File this under "awesome."
There's a mineral water well in LaGrange, Mo., that has flowed nonstop for more than 125 years. Drillers looking for oil in 1887 hit on a mineral spring about 800 feet down. They were trying to find fuel for a steel mill. What they found was another resource that also proved valuable. In fact, entrepreneurs in LaGrange used to bottle the water and ship it across the country as a miracle cure.
Another site I found that mentions the well says "science stands amazed at the wondrous cures produced from the use of these waters where medical skill had failed." It says people used it in all sorts of ways, from colicky babies to colonics. I'm not sure I'd go that far, but I do think it's interesting how long this well has run.
I've heard from drillers talking about wells going for 30, even 40, years. But this one's been going since Grover Cleveland was president (the first time). Ahh, the miracle of water.
Talk to me, drillers. Tell me about wells you know of that have stood the test of time. I'd love to hear about them by email or in the comments.
Update: I posted this to the National Ground Water Association's LinkedIn page, and a couple commenters replied. I thought these were interesting, so I'm passing them on.
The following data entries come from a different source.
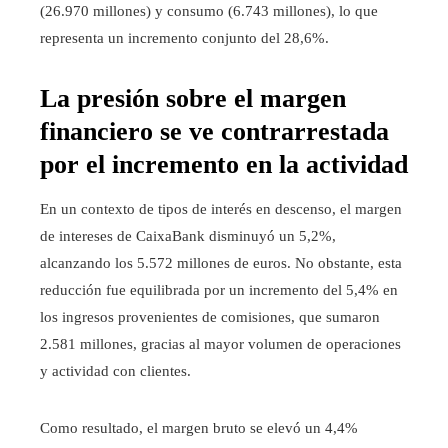
(26.970 millones) y consumo (6.743 millones), lo que
representa un incremento conjunto del 28,6%.
La presión sobre el margen
financiero se ve contrarrestada
por el incremento en la actividad
En un contexto de tipos de interés en descenso, el margen
de intereses de CaixaBank disminuyó un 5,2%,
alcanzando los 5.572 millones de euros. No obstante, esta
reducción fue equilibrada por un incremento del 5,4% en
los ingresos provenientes de comisiones, que sumaron
2.581 millones, gracias al mayor volumen de operaciones
y actividad con clientes.
Como resultado, el margen bruto se elevó un 4,4%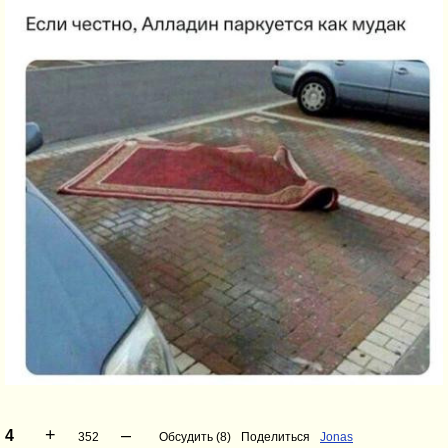
+
–
4
352
Обсудить (8)
Поделиться
Jonas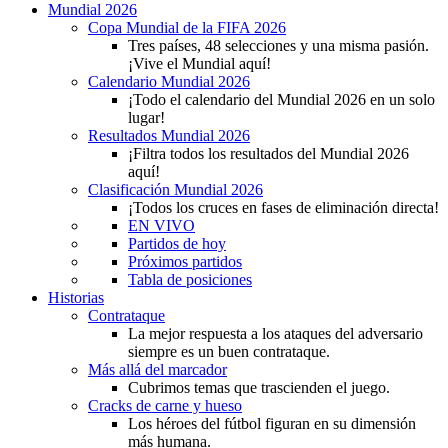
Mundial 2026
Copa Mundial de la FIFA 2026
Tres países, 48 selecciones y una misma pasión.
¡Vive el Mundial aquí!
Calendario Mundial 2026
¡Todo el calendario del Mundial 2026 en un solo
lugar!
Resultados Mundial 2026
¡Filtra todos los resultados del Mundial 2026
aquí!
Clasificación Mundial 2026
¡Todos los cruces en fases de eliminación directa!
EN VIVO
Partidos de hoy
Próximos partidos
Tabla de posiciones
Historias
Contrataque
La mejor respuesta a los ataques del adversario
siempre es un buen contrataque.
Más allá del marcador
Cubrimos temas que trascienden el juego.
Cracks de carne y hueso
Los héroes del fútbol figuran en su dimensión
más humana.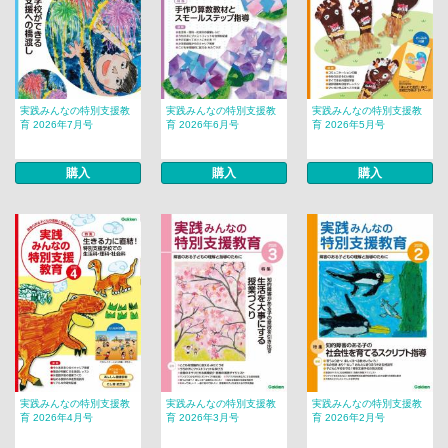
実践みんなの特別支援教
実践みんなの特別支援教
実践みんなの特別支援教
育 2026年7月号
育 2026年6月号
育 2026年5月号
購入
購入
購入
実践みんなの特別支援教
実践みんなの特別支援教
実践みんなの特別支援教
育 2026年4月号
育 2026年3月号
育 2026年2月号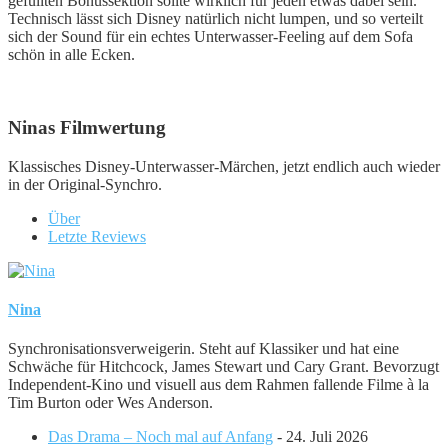
gefüllten Bonussektion sollte wirklich für jeden etwas dabei sein.
Technisch lässt sich Disney natürlich nicht lumpen, und so verteilt
sich der Sound für ein echtes Unterwasser-Feeling auf dem Sofa
schön in alle Ecken.
Ninas Filmwertung
Klassisches Disney-Unterwasser-Märchen, jetzt endlich auch wieder
in der Original-Synchro.
Über
Letzte Reviews
Nina
Synchronisationsverweigerin. Steht auf Klassiker und hat eine
Schwäche für Hitchcock, James Stewart und Cary Grant. Bevorzugt
Independent-Kino und visuell aus dem Rahmen fallende Filme à la
Tim Burton oder Wes Anderson.
Das Drama – Noch mal auf Anfang
- 24. Juli 2026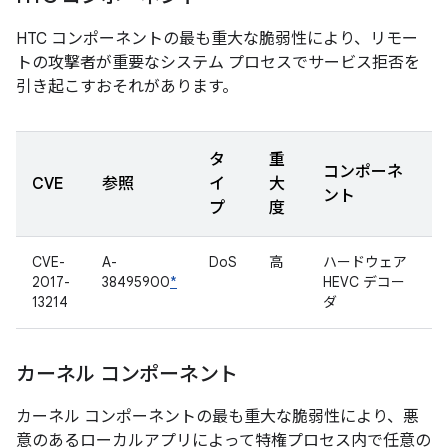
HTC コンポーネントの最も重大な脆弱性により、リモー
トの攻撃者が重要なシステム プロセスでサービス拒否を
引き起こすおそれがあります。
タ
重
コンポーネ
CVE
参照
イ
大
ント
プ
度
CVE-
A-
DoS
高
ハードウェア
2017-
38495900
*
HEVC デコー
13214
ダ
カーネル コンポーネント
カーネル コンポーネントの最も重大な脆弱性により、悪
意のあるローカルアプリによって特権プロセス内で任意の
One commenter mentioned and "artesian well at Sandfly Island in the barrier islands of Everglades National Park." She said it was drilled around 1908. I couldn't find any references to a well from that time, but I did find this document from the University of Miami, which says "In the early 1920's, Barron Collier also found freshwater which still flows today on Sand Fly Island." Not sure if the commenter and this document are talking about the same well.
Another commenter pointed me to historical postcards of other wells in Missouri. The site You Have Water Mail is a photo blog of old postcards of artesian and other water wells. It features wells from all over the country, as well as a few outside the United States.